A few months back I was looking over a lot of different object-storage systems, giving them mini-reviews, and trying them out in turn.
While many were overly complex, some were simple. Simplicity is always appealing, providing it works.
My review of camlistore was generally positive, because I like the design. Unfortunately it also highlighted a lack of documentation about how to use it to scale, replicate, and rebalance.
How hard could it be to write something similar, but also paying attention to keep it as simple as possible? Well perhaps it was too easy.
First of all we write a blob-storage system. We allow three operations to be carried out:
- Retrieve a chunk of data, given an ID.
- Store the given chunk of data, with the specified ID.
- Return a list of all known IDs.
- API Server
We write a second server that consumers actually use, though it is implemented in terms of the blob-storage server listed previously.
The public API is trivial:
- Upload a new file, returning the ID which it was stored under.
- Retrieve a previous upload, by ID.
- Replication Support
The previous two services are sufficient to write an object storage system, but they don't necessarily provide replication. You could add immediate replication; an upload of a file could involve writing that data to N blob-servers, but in a perfect world servers don't crash, so why not replicate in the background? You save time if you only save uploaded-content to one blob-server.
Replication can be implemented purely in terms of the blob-servers:
- For each blob server, get the list of objects stored on it.
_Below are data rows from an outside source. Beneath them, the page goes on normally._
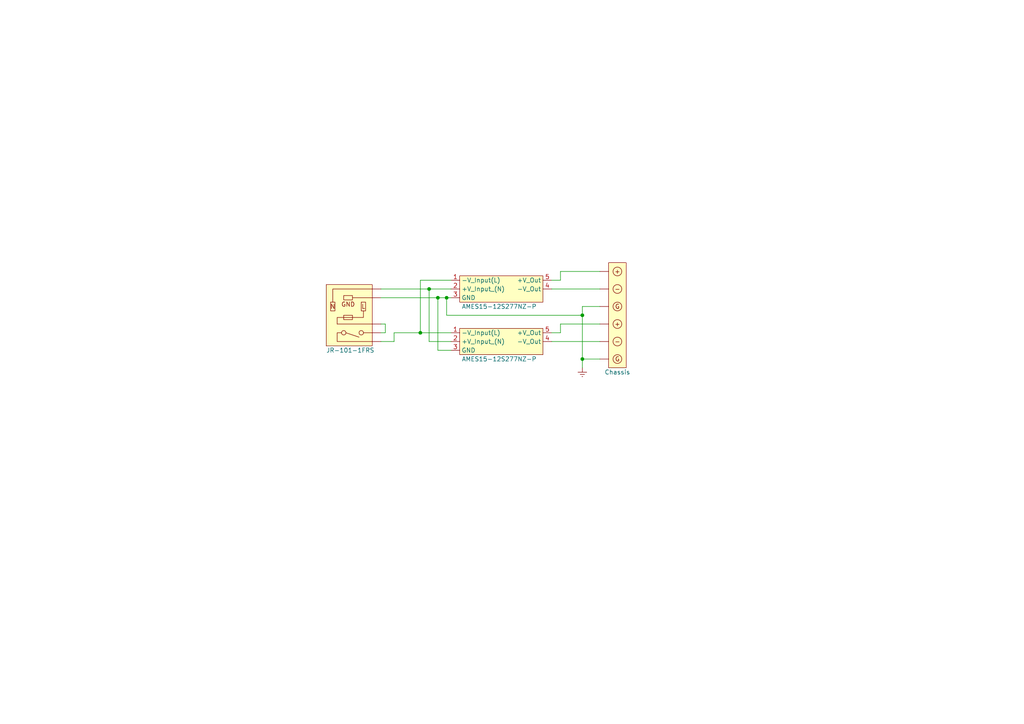
<source format=kicad_sch>
(kicad_sch (version 20230121) (generator eeschema)

  (uuid 66bfc84c-b4d5-4431-9d25-59556e7bee99)

  (paper "A4")

  

  (junction (at 168.91 104.14) (diameter 0) (color 0 0 0 0)
    (uuid 0d3a4dd3-1f42-4e1e-b0f7-576354a2914a)
  )
  (junction (at 121.92 96.52) (diameter 0) (color 0 0 0 0)
    (uuid 5c2acb5d-27cd-4fdd-bd6f-9766cdef3f1d)
  )
  (junction (at 168.91 91.44) (diameter 0) (color 0 0 0 0)
    (uuid 739367c3-c986-4a73-96fd-f304658f3d2d)
  )
  (junction (at 127 86.36) (diameter 0) (color 0 0 0 0)
    (uuid 8031ffe1-e376-4a3c-91df-5ae209948b3b)
  )
  (junction (at 129.54 86.36) (diameter 0) (color 0 0 0 0)
    (uuid b41da61e-b760-46fe-ada2-89033af2bddd)
  )
  (junction (at 124.46 83.82) (diameter 0) (color 0 0 0 0)
    (uuid e8bde85d-d141-48e3-b58d-1000a49d9597)
  )

  (wire (pts (xy 160.02 96.52) (xy 162.56 96.52))
    (stroke (width 0) (type default))
    (uuid 019f358f-51f1-4876-a8fe-d426ed677072)
  )
  (wire (pts (xy 160.02 83.82) (xy 173.99 83.82))
    (stroke (width 0) (type default))
    (uuid 0776c9a6-f0cb-4cb2-a889-23f8e031837e)
  )
  (wire (pts (xy 124.46 83.82) (xy 124.46 99.06))
    (stroke (width 0) (type default))
    (uuid 0c7ccf5d-3904-465d-b48e-f76a9f15d406)
  )
  (wire (pts (xy 121.92 81.28) (xy 121.92 96.52))
    (stroke (width 0) (type default))
    (uuid 0d9f9044-2823-4e26-b813-0de564998f19)
  )
  (wire (pts (xy 129.54 86.36) (xy 129.54 91.44))
    (stroke (width 0) (type default))
    (uuid 1273b58b-c796-4e9d-9970-6de9e715eb7d)
  )
  (wire (pts (xy 160.02 81.28) (xy 162.56 81.28))
    (stroke (width 0) (type default))
    (uuid 128e4283-c25f-48c6-94ca-d202358a8eef)
  )
  (wire (pts (xy 162.56 96.52) (xy 162.56 93.98))
    (stroke (width 0) (type default))
    (uuid 1cc98f70-7504-4ddd-ae11-78f750212e43)
  )
  (wire (pts (xy 162.56 78.74) (xy 173.99 78.74))
    (stroke (width 0) (type default))
    (uuid 21087625-b620-4a04-8466-1292722e87bd)
  )
  (wire (pts (xy 162.56 81.28) (xy 162.56 78.74))
    (stroke (width 0) (type default))
    (uuid 264eb35a-5b80-4afa-ae46-1a4d8e7748b2)
  )
  (wire (pts (xy 127 86.36) (xy 129.54 86.36))
    (stroke (width 0) (type default))
    (uuid 39c0da3a-5fdb-4ae0-bbef-2e6246039eb7)
  )
  (wire (pts (xy 160.02 99.06) (xy 173.99 99.06))
    (stroke (width 0) (type default))
    (uuid 42a71b5e-ab8c-4e2d-9789-6809d0f871b4)
  )
  (wire (pts (xy 129.54 86.36) (xy 130.81 86.36))
    (stroke (width 0) (type default))
    (uuid 46ab308a-afe8-4402-9b34-de0af9000e3e)
  )
  (wire (pts (xy 168.91 88.9) (xy 168.91 91.44))
    (stroke (width 0) (type default))
    (uuid 46d45600-ad40-42b2-9fe5-dc2389b98cfc)
  )
  (wire (pts (xy 130.81 81.28) (xy 121.92 81.28))
    (stroke (width 0) (type default))
    (uuid 5dbd508b-e846-4b7e-afbe-e7affe3f3ae7)
  )
  (wire (pts (xy 129.54 91.44) (xy 168.91 91.44))
    (stroke (width 0) (type default))
    (uuid 5f63fd1e-edd9-43f3-a6e1-cb5a3be7df18)
  )
  (wire (pts (xy 168.91 91.44) (xy 168.91 104.14))
    (stroke (width 0) (type default))
    (uuid 620d288b-9370-48ac-9ff7-aeb448888689)
  )
  (wire (pts (xy 110.49 86.36) (xy 127 86.36))
    (stroke (width 0) (type default))
    (uuid 694f9a31-2263-42da-88cf-7e02ad55296b)
  )
  (wire (pts (xy 130.81 96.52) (xy 121.92 96.52))
    (stroke (width 0) (type default))
    (uuid 6c94f6f2-ce00-4fd1-9abc-33d412682f3b)
  )
  (wire (pts (xy 130.81 99.06) (xy 124.46 99.06))
    (stroke (width 0) (type default))
    (uuid 7d7dbdc6-dfc8-4174-b5da-80a0766e63b2)
  )
  (wire (pts (xy 114.3 96.52) (xy 114.3 99.06))
    (stroke (width 0) (type default))
    (uuid 7df96cb4-ac6d-44a3-80f5-d5b2e5ff4420)
  )
  (wire (pts (xy 168.91 104.14) (xy 173.99 104.14))
    (stroke (width 0) (type default))
    (uuid 81f24d6c-edc2-4941-b31f-8c250d733ebd)
  )
  (wire (pts (xy 127 86.36) (xy 127 101.6))
    (stroke (width 0) (type default))
    (uuid 82d2706e-c2b8-4114-850e-7bf8daccaaa5)
  )
  (wire (pts (xy 110.49 96.52) (xy 111.76 96.52))
    (stroke (width 0) (type default))
    (uuid 9278feaa-7cd0-47f6-869a-50f24afb0f8c)
  )
  (wire (pts (xy 110.49 93.98) (xy 111.76 93.98))
    (stroke (width 0) (type default))
    (uuid a0fcbcb9-f757-4c12-a428-fd607b25c0f1)
  )
  (wire (pts (xy 111.76 96.52) (xy 111.76 93.98))
    (stroke (width 0) (type default))
    (uuid b20a01e5-635c-4f2f-a48a-48caf76967ce)
  )
  (wire (pts (xy 121.92 96.52) (xy 114.3 96.52))
    (stroke (width 0) (type default))
    (uuid bc574754-a5b7-4651-bfb9-44b7edd8e239)
  )
  (wire (pts (xy 124.46 83.82) (xy 130.81 83.82))
    (stroke (width 0) (type default))
    (uuid c3ae0871-58d6-4644-acb1-ecb9c33adaef)
  )
  (wire (pts (xy 110.49 99.06) (xy 114.3 99.06))
    (stroke (width 0) (type default))
    (uuid ccbe95ba-adcb-4226-826b-da3cfdd4884e)
  )
  (wire (pts (xy 168.91 104.14) (xy 168.91 106.68))
    (stroke (width 0) (type default))
    (uuid d21d2cee-7770-4785-a631-56404f1300ae)
  )
  (wire (pts (xy 173.99 88.9) (xy 168.91 88.9))
    (stroke (width 0) (type default))
    (uuid d2f45bf1-b70c-4dfc-9d5d-17006869f614)
  )
  (wire (pts (xy 162.56 93.98) (xy 173.99 93.98))
    (stroke (width 0) (type default))
    (uuid d6510b47-96b7-44bc-b63a-990f2a6d9f03)
  )
  (wire (pts (xy 110.49 83.82) (xy 124.46 83.82))
    (stroke (width 0) (type default))
    (uuid e9b62ead-a940-4dd5-8481-6c35102155cc)
  )
  (wire (pts (xy 130.81 101.6) (xy 127 101.6))
    (stroke (width 0) (type default))
    (uuid ff96e8f0-8bb1-4a9d-b432-589c87ffb700)
  )

  (symbol (lib_id "Symbol:AMES15-12S277NZ-P") (at 144.78 99.06 0) (unit 1)
    (in_bom yes) (on_board yes) (dnp no)
    (uuid 384d594a-1ee9-4ca3-acb3-9f04e358bfec)
    (property "Reference" "U3" (at 145.415 93.6569 0)
      (effects (font (size 1.27 1.27)) hide)
    )
    (property "Value" "AMES15-12S277NZ-P" (at 144.78 104.14 0)
      (effects (font (size 1.27 1.27)))
    )
    (property "Footprint" "" (at 144.78 107.95 0)
      (effects (font (size 1.27 1.27)) hide)
    )
    (property "Datasheet" "" (at 144.78 107.95 0)
      (effects (font (size 1.27 1.27)) hide)
    )
    (pin "5" (uuid a7a4cc1a-c551-4213-ab35-515071bfb367))
    (pin "2" (uuid 7ab326f6-a11b-4a2f-9e42-785c66484fd3))
    (pin "3" (uuid 7d3eeffe-5c56-49ca-9f6e-096965036bce))
    (pin "1" (uuid 27c8846d-6749-4031-b0b6-5790b960b953))
    (pin "4" (uuid 175997b3-07f5-48cf-adab-e0d014a90cf4))
    (instances
      (project "Power supply"
        (path "/66bfc84c-b4d5-4431-9d25-59556e7bee99"
          (reference "U3") (unit 1)
        )
      )
    )
  )

  (symbol (lib_name "AMES15-12S277NZ-P_1") (lib_id "Symbol:AMES15-12S277NZ-P") (at 144.78 83.82 0) (unit 1)
    (in_bom yes) (on_board yes) (dnp no)
    (uuid 5f139fd1-53b5-4c0e-af10-1ede278d9498)
    (property "Reference" "U2" (at 145.415 78.4169 0)
      (effects (font (size 1.27 1.27)) hide)
    )
    (property "Value" "AMES15-12S277NZ-P" (at 144.78 88.9 0)
      (effects (font (size 1.27 1.27)))
    )
    (property "Footprint" "" (at 144.78 92.71 0)
      (effects (font (size 1.27 1.27)) hide)
    )
    (property "Datasheet" "" (at 144.78 92.71 0)
      (effects (font (size 1.27 1.27)) hide)
    )
    (pin "5" (uuid 30d25f0b-3437-4285-8bc8-40826fe74899))
    (pin "2" (uuid b4d3da8d-9b9b-4c38-afe0-4e81fc6ca99e))
    (pin "3" (uuid 8aeb987f-354f-4967-821e-deff391981bd))
    (pin "1" (uuid ca67f7ea-9fca-4a0e-8bc1-c0383a691c7b))
    (pin "4" (uuid 79ec0871-e893-4c66-92ff-a1be6830baf5))
    (instances
      (project "Power supply"
        (path "/66bfc84c-b4d5-4431-9d25-59556e7bee99"
          (reference "U2") (unit 1)
        )
      )
    )
  )

  (symbol (lib_id "power:Earth") (at 168.91 106.68 0) (unit 1)
    (in_bom yes) (on_board yes) (dnp no) (fields_autoplaced)
    (uuid 6cdf979c-eb3e-49b8-8f34-133855c9b237)
    (property "Reference" "#PWR01" (at 168.91 113.03 0)
      (effects (font (size 1.27 1.27)) hide)
    )
    (property "Value" "Earth" (at 168.91 110.49 0)
      (effects (font (size 1.27 1.27)) hide)
    )
    (property "Footprint" "" (at 168.91 106.68 0)
      (effects (font (size 1.27 1.27)) hide)
    )
    (property "Datasheet" "~" (at 168.91 106.68 0)
      (effects (font (size 1.27 1.27)) hide)
    )
    (pin "1" (uuid 9183a2be-693e-406b-a991-75e095a25b3b))
    (instances
      (project "Power supply"
        (path "/66bfc84c-b4d5-4431-9d25-59556e7bee99"
          (reference "#PWR01") (unit 1)
        )
      )
    )
  )

  (symbol (lib_id "Symbol:Chassis") (at 179.07 91.44 0) (unit 1)
    (in_bom yes) (on_board yes) (dnp no)
    (uuid c365058f-3a85-445b-a9b8-8b31f580c6f6)
    (property "Reference" "U4" (at 177.8 107.95 0)
      (effects (font (size 1.27 1.27)) (justify left) hide)
    )
    (property "Value" "Chassis" (at 179.07 107.95 0)
      (effects (font (size 1.27 1.27)))
    )
    (property "Footprint" "" (at 179.07 87.63 0)
      (effects (font (size 1.27 1.27)) hide)
    )
    (property "Datasheet" "" (at 179.07 87.63 0)
      (effects (font (size 1.27 1.27)) hide)
    )
    (pin "" (uuid b46c0b29-d7e7-4bb7-85dd-8993f439515a))
    (pin "" (uuid 2734871f-16d2-4f1e-b260-803b25681bc1))
    (pin "" (uuid b3f5bfcc-9113-4182-a1f4-afa0a241fc0a))
    (pin "" (uuid ed7b4dc7-8ac6-49a6-8cfa-0ceb9b7d8fa1))
    (pin "" (uuid 449e47c1-b533-4e63-a0da-8b157b5f8ed6))
    (pin "" (uuid e2b7695c-9e46-4259-9992-e4df0f173fe3))
    (instances
      (project "Power supply"
        (path "/66bfc84c-b4d5-4431-9d25-59556e7bee99"
          (reference "U4") (unit 1)
        )
      )
    )
  )

  (symbol (lib_id "Symbol:JR-101-1FRS") (at 101.6 91.44 0) (unit 1)
    (in_bom yes) (on_board yes) (dnp no)
    (uuid f7175182-e7aa-4aef-8d12-0f532a9a406f)
    (property "Reference" "U1" (at 101.2825 80.9569 0)
      (effects (font (size 1.27 1.27)) hide)
    )
    (property "Value" "JR-101-1FRS" (at 101.6 101.6 0)
      (effects (font (size 1.27 1.27)))
    )
    (property "Footprint" "" (at 101.6 91.44 0)
      (effects (font (size 1.27 1.27)) hide)
    )
    (property "Datasheet" "" (at 101.6 91.44 0)
      (effects (font (size 1.27 1.27)) hide)
    )
    (pin "" (uuid 390ea53d-be81-4f8a-beed-77b6df690c0e))
    (pin "" (uuid 97b62a3d-9b27-4ba4-97a0-51b4daa101a6))
    (pin "" (uuid 4544e76c-46bb-4401-a78c-b56aaba87e33))
    (pin "" (uuid 54348e8e-fff8-46d8-bd9d-a0f1cf65ee7d))
    (pin "" (uuid b4727ac7-241e-4970-b352-3cbbc315ed03))
    (instances
      (project "Power supply"
        (path "/66bfc84c-b4d5-4431-9d25-59556e7bee99"
          (reference "U1") (unit 1)
        )
      )
    )
  )

  (sheet_instances
    (path "/" (page "1"))
  )
)

</source>
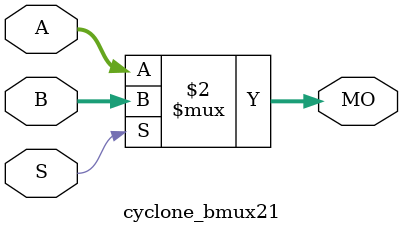
<source format=v>
module cyclone_bmux21 (MO, A, B, S);
   input [15:0] A, B;
   input 	S;
   output [15:0] MO; 
   assign MO = (S == 1) ? B : A; 
endmodule
</source>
- Look for that object on each of the other servers. If it is found on N of them we're good.
- If there are fewer copies than we like, then download the data, and upload to another server.
- Repeat until each object is stored on sufficient number of blob-servers.
My code is reliable, the implementation is almost painfully simple, and the only difference in my design is that rather than having an API-server which allows both "uploads" and "downloads" I split it into two - that means you can leave your "download" server open to the world, so that it can be useful, and your upload-server can be firewalled to only allow a few hosts to access it.
The code is perl-based, because Perl is good, and available here on github:
TODO: Rewrite the thing in #golang to be cool.